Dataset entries
* * * * * * *
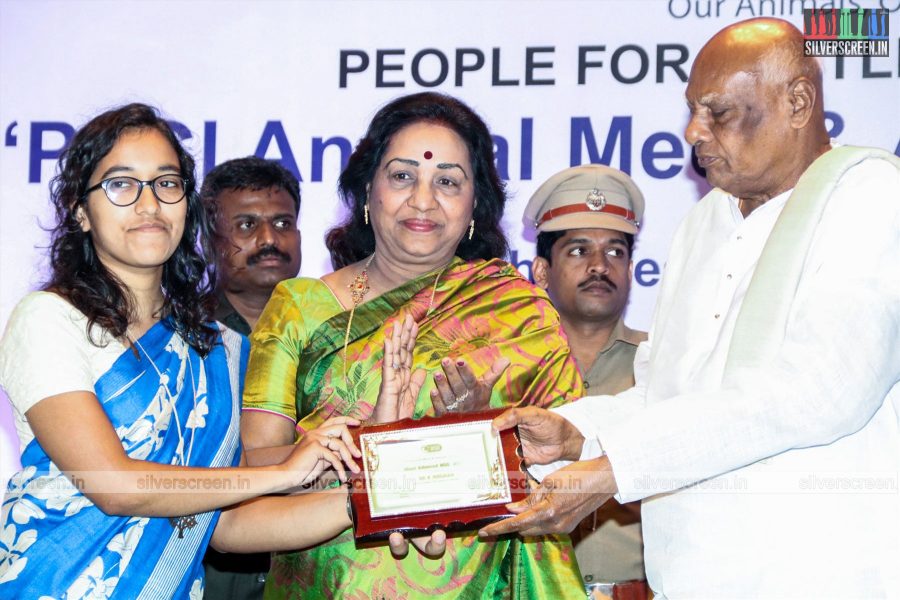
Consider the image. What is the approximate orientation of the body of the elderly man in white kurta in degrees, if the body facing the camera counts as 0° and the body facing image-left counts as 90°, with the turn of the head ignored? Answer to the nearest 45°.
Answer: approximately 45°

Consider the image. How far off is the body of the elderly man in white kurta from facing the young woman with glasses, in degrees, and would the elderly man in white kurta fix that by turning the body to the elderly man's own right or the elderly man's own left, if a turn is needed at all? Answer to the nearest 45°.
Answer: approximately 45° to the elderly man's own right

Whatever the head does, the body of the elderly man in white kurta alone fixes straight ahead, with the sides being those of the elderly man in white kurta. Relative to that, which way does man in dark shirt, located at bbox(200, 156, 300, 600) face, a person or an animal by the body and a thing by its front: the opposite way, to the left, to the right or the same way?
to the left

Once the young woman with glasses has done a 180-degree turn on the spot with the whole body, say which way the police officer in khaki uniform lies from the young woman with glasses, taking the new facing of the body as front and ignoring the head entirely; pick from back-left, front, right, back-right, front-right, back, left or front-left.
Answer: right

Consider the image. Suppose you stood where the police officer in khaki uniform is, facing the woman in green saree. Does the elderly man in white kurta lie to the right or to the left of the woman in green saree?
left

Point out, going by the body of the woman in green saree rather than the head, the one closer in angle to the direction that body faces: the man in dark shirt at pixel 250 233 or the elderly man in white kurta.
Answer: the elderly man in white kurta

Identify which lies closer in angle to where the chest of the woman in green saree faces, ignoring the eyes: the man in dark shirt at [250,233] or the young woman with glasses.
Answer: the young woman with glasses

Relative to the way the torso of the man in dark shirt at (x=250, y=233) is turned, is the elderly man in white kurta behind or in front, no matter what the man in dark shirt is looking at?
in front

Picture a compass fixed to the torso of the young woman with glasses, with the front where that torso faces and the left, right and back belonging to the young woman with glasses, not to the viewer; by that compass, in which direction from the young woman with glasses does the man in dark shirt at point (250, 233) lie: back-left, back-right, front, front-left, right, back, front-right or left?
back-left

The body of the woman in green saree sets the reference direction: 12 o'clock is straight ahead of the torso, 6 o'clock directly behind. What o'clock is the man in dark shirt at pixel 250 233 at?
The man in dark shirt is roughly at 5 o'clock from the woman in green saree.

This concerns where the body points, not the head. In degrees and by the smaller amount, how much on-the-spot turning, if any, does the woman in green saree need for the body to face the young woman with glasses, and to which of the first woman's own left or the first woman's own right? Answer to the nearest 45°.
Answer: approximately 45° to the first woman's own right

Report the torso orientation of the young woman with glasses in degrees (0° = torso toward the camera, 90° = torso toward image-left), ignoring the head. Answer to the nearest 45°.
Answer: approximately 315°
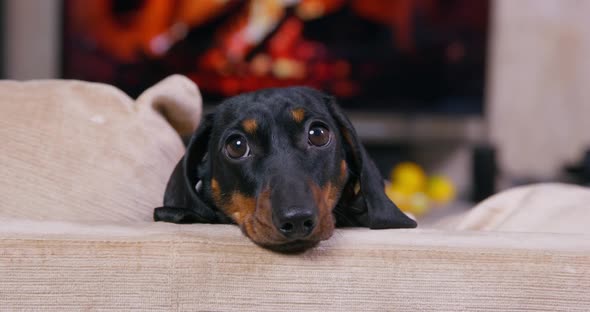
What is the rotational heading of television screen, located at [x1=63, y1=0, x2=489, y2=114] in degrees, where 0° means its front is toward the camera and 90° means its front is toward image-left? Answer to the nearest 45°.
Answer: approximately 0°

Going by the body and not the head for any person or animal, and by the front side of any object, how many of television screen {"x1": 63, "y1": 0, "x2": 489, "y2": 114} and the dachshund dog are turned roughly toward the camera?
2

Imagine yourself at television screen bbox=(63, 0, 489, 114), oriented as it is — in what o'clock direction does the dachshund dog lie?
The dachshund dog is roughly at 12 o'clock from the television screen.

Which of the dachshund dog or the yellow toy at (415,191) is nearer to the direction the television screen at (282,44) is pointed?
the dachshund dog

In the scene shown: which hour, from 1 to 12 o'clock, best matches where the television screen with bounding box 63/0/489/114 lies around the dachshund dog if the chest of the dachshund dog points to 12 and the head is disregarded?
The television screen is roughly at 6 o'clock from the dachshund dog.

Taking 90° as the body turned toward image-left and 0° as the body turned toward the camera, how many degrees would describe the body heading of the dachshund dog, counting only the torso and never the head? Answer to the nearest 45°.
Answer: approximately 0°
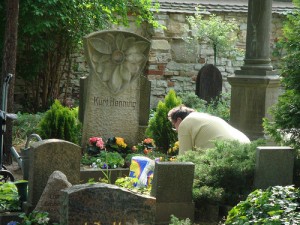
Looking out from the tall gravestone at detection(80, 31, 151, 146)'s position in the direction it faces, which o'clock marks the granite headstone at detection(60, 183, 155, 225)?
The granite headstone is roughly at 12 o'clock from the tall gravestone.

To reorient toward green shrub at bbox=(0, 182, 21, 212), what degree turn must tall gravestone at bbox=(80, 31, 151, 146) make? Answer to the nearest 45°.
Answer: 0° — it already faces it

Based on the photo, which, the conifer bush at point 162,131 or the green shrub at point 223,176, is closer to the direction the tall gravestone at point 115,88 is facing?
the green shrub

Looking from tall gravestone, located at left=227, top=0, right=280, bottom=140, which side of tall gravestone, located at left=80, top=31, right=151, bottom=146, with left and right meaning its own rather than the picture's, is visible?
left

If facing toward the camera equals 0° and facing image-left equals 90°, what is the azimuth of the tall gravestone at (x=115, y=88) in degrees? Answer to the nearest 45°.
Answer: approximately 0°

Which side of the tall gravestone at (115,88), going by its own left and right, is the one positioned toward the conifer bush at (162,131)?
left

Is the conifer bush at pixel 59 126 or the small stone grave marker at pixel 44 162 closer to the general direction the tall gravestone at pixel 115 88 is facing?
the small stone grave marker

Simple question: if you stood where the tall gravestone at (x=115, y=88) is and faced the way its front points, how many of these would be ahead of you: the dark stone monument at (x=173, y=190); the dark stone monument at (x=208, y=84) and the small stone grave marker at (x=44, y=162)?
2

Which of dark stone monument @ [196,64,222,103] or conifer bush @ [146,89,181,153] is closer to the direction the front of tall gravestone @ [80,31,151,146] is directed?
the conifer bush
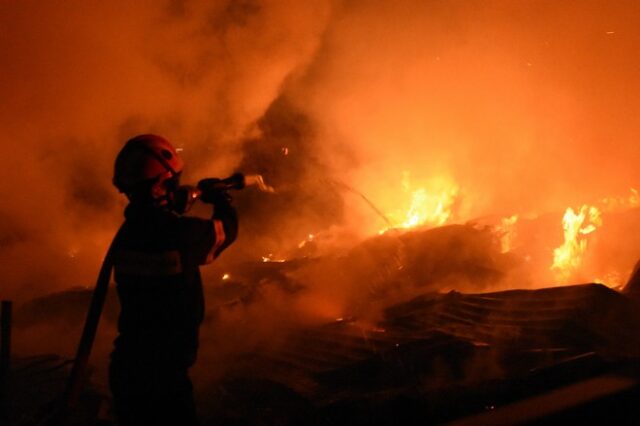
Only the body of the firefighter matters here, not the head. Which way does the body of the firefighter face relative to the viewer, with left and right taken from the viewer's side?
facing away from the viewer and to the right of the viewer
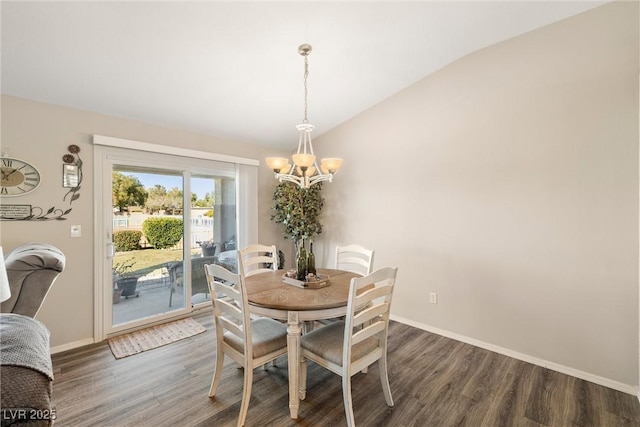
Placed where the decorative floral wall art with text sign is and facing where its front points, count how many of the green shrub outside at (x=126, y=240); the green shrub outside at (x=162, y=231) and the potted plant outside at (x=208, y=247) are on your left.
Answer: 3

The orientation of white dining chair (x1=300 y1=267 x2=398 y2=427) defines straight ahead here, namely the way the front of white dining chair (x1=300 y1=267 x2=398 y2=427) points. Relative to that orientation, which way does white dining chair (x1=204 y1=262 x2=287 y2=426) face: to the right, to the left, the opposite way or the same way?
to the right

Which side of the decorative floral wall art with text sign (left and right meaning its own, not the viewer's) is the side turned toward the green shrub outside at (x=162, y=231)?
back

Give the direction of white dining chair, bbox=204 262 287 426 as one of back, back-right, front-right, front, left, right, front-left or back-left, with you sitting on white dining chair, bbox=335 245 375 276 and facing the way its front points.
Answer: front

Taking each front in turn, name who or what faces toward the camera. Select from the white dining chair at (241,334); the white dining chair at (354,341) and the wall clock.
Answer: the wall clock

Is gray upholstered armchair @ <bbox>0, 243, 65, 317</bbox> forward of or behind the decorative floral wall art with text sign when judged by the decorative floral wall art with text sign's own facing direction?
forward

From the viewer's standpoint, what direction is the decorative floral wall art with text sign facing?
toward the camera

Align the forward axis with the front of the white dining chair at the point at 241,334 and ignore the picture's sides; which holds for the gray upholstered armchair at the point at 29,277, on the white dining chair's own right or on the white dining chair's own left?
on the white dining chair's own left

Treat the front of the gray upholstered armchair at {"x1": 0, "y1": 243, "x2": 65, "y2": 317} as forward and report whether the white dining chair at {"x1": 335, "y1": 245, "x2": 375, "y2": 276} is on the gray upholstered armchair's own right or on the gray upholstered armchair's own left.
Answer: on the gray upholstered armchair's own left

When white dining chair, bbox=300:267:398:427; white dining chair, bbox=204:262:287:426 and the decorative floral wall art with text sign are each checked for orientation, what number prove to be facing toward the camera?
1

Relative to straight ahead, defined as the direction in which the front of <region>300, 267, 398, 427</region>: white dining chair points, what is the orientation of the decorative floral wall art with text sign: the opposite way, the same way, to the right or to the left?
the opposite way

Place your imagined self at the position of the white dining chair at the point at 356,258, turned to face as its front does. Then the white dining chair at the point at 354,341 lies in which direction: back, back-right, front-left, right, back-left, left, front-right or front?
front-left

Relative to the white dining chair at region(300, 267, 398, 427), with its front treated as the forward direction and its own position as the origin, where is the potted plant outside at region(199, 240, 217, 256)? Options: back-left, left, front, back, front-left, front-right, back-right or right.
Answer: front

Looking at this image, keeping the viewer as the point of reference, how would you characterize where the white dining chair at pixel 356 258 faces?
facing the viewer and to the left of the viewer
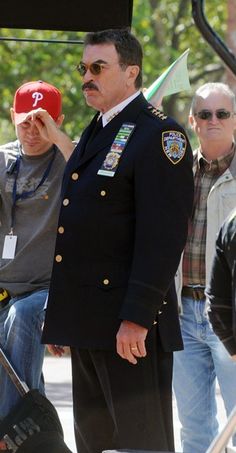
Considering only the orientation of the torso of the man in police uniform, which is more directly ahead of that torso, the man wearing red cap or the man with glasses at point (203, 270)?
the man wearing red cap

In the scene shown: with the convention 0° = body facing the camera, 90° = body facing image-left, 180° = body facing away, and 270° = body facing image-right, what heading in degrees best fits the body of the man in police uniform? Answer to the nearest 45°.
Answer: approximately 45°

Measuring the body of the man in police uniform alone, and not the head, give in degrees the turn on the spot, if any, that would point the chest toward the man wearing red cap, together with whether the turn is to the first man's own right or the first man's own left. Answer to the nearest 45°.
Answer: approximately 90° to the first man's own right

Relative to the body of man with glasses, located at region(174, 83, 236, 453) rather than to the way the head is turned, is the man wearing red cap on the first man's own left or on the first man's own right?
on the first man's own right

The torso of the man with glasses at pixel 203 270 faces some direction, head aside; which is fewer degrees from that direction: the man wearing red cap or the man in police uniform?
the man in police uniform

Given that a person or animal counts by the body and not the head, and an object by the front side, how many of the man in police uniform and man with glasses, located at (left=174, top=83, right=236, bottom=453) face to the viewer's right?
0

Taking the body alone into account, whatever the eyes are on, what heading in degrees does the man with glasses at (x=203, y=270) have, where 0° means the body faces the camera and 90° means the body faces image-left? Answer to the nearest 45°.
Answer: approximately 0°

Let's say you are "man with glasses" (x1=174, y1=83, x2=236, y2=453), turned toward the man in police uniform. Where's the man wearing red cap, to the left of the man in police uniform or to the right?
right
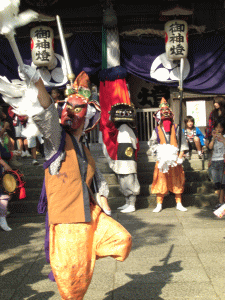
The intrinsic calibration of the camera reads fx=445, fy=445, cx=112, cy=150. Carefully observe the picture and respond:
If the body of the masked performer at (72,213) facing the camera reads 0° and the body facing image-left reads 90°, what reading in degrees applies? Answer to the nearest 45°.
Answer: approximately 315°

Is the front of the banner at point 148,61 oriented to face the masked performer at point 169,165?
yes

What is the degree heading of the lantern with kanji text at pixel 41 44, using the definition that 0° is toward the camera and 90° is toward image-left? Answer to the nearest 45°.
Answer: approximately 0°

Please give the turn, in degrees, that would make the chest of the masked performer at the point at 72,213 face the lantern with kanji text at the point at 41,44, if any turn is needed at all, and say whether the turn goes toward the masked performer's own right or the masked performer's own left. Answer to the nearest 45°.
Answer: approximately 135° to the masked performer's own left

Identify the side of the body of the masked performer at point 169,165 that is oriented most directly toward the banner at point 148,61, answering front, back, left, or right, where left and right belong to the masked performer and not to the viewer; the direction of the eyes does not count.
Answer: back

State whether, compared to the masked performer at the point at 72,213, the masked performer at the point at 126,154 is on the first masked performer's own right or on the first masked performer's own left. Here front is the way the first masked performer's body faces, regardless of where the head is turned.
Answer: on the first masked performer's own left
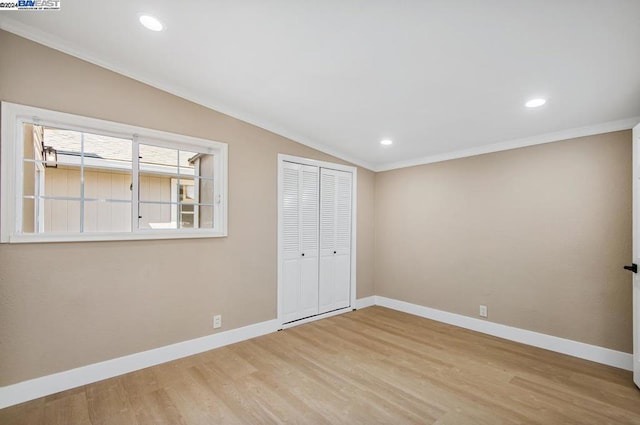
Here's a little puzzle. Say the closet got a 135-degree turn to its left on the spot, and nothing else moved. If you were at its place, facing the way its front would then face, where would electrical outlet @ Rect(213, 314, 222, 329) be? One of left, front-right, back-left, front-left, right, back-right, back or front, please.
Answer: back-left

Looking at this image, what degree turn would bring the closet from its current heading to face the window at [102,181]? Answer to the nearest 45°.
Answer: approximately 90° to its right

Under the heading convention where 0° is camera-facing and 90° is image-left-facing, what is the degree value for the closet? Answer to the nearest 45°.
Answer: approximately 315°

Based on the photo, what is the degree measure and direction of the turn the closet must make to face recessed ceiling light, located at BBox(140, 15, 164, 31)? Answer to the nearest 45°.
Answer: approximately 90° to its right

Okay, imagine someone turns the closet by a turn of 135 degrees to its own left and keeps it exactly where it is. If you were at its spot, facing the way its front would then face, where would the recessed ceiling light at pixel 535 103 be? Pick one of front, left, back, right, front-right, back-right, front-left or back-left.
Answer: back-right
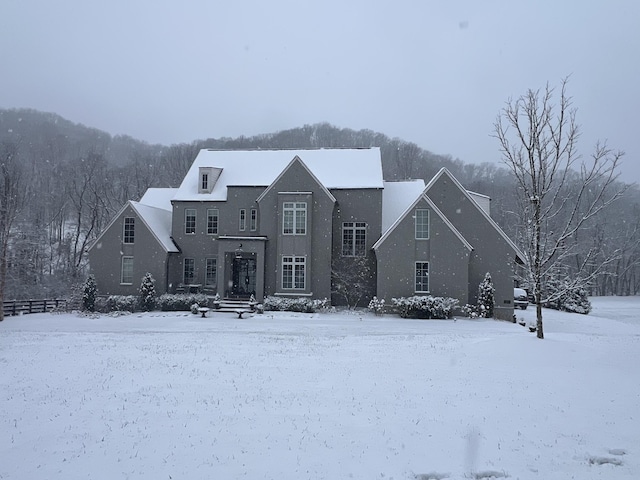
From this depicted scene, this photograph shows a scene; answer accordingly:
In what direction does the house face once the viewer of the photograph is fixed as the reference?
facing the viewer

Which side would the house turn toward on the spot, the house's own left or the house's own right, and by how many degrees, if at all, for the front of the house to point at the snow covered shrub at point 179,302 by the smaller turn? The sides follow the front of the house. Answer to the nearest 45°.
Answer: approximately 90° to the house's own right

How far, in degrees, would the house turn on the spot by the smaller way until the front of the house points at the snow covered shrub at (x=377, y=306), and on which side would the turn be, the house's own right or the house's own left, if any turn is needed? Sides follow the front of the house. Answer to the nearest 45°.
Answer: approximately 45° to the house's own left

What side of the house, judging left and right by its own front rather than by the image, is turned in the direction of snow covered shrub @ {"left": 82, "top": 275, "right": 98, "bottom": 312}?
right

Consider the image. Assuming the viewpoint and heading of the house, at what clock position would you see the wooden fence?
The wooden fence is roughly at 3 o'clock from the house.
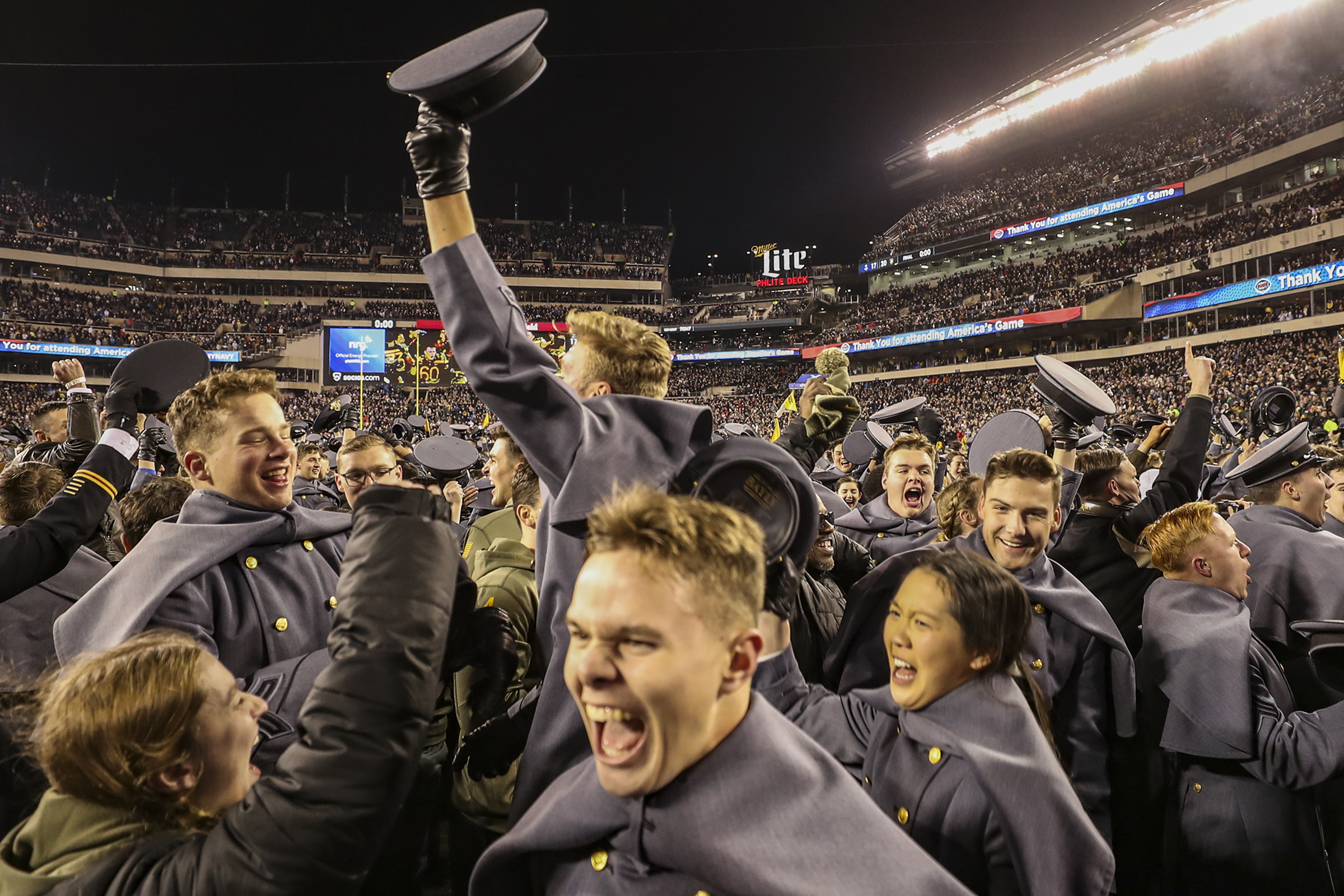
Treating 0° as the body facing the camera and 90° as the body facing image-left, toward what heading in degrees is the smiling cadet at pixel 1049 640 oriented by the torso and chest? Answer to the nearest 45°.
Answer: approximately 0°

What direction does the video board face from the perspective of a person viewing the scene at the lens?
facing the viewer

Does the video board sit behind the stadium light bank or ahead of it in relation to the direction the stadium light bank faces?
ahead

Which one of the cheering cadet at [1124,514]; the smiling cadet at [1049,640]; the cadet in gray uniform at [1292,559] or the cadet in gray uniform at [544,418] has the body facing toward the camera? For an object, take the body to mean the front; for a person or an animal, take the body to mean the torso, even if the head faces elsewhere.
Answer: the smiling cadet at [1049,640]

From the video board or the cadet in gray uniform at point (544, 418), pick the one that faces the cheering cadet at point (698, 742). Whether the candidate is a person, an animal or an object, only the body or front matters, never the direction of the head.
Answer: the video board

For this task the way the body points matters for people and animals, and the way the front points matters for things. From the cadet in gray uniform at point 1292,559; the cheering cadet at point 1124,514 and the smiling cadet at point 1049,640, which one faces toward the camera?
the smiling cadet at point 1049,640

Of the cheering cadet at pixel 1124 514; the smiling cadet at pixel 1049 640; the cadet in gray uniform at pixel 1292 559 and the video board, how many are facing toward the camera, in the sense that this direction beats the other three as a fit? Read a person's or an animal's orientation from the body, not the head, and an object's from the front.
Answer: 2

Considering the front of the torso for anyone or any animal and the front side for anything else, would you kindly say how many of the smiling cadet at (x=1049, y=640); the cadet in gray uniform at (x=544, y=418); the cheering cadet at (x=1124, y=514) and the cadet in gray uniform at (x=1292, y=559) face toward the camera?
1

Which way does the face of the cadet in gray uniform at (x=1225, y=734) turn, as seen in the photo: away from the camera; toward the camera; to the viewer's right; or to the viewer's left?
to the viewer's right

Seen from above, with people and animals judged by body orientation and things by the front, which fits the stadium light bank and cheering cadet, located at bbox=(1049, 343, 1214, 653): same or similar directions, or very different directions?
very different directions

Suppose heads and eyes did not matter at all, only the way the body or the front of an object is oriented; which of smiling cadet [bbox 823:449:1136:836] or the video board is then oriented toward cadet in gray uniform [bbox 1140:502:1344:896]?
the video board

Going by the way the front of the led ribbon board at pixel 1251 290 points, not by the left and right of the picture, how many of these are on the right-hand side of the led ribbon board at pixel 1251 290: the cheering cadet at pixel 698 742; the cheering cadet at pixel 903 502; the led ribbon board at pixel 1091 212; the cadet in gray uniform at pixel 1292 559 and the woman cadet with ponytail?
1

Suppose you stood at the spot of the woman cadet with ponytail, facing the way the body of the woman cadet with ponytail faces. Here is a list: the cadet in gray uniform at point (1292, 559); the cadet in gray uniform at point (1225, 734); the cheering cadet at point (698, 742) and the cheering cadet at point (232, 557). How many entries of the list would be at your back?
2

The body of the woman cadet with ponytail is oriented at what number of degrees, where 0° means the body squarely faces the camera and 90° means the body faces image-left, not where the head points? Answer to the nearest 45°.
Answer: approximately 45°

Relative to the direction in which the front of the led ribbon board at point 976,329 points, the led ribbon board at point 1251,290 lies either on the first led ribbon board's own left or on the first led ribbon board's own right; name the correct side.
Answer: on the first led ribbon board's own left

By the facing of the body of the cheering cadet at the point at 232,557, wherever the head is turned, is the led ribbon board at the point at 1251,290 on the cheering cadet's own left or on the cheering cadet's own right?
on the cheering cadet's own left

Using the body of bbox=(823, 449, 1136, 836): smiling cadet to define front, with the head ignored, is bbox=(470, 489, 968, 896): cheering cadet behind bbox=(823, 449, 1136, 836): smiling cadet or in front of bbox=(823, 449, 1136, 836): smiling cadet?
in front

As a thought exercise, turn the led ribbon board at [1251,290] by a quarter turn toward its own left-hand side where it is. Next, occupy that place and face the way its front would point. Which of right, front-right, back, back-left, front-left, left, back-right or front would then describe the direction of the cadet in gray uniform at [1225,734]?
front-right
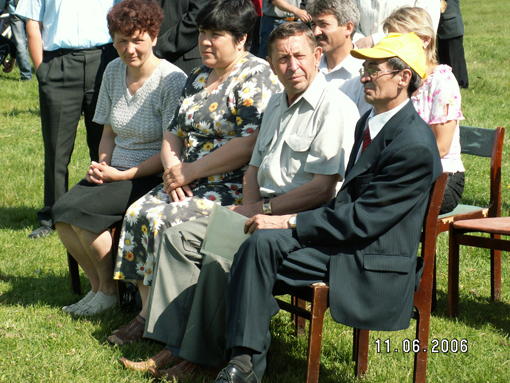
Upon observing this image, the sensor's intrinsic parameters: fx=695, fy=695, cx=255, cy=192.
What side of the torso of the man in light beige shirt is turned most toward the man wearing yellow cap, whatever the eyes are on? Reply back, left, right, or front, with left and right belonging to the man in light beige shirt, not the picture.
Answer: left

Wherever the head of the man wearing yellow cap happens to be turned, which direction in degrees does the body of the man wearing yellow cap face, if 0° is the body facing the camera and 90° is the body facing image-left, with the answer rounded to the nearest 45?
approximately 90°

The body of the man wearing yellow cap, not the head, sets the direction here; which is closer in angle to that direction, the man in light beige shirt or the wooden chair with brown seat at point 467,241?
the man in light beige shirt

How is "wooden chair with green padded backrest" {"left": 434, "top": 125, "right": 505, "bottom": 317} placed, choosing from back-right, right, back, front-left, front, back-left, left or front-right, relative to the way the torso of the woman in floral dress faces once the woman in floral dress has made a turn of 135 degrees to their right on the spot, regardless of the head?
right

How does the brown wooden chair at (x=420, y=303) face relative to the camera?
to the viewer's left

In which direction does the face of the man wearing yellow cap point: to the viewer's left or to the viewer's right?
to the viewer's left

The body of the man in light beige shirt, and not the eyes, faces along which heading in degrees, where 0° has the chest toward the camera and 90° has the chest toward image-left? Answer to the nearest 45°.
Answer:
* * * * * * *
## Required action
What should appear is an exact copy of the lines from the one with "of the head?" through the end of the entries above, ends included, and no other text.

## Worked solution
How is "wooden chair with green padded backrest" {"left": 434, "top": 125, "right": 505, "bottom": 317} placed, choosing from back-right, right, back, front-left, front, back-left, left or front-right, relative to the way the torso of the woman in floral dress faces once the woman in floral dress has made a turn of 135 degrees to their right on the spot, regardless of the head?
right

How does the brown wooden chair at (x=420, y=303) face relative to the camera?
to the viewer's left

In which direction does the face of the man wearing yellow cap point: to the viewer's left or to the viewer's right?
to the viewer's left

The body of the man in light beige shirt, and not the eyes, faces along which heading in degrees, where 0° has the chest toward the camera and 90° has the chest toward image-left? Answer to the nearest 45°.
Answer:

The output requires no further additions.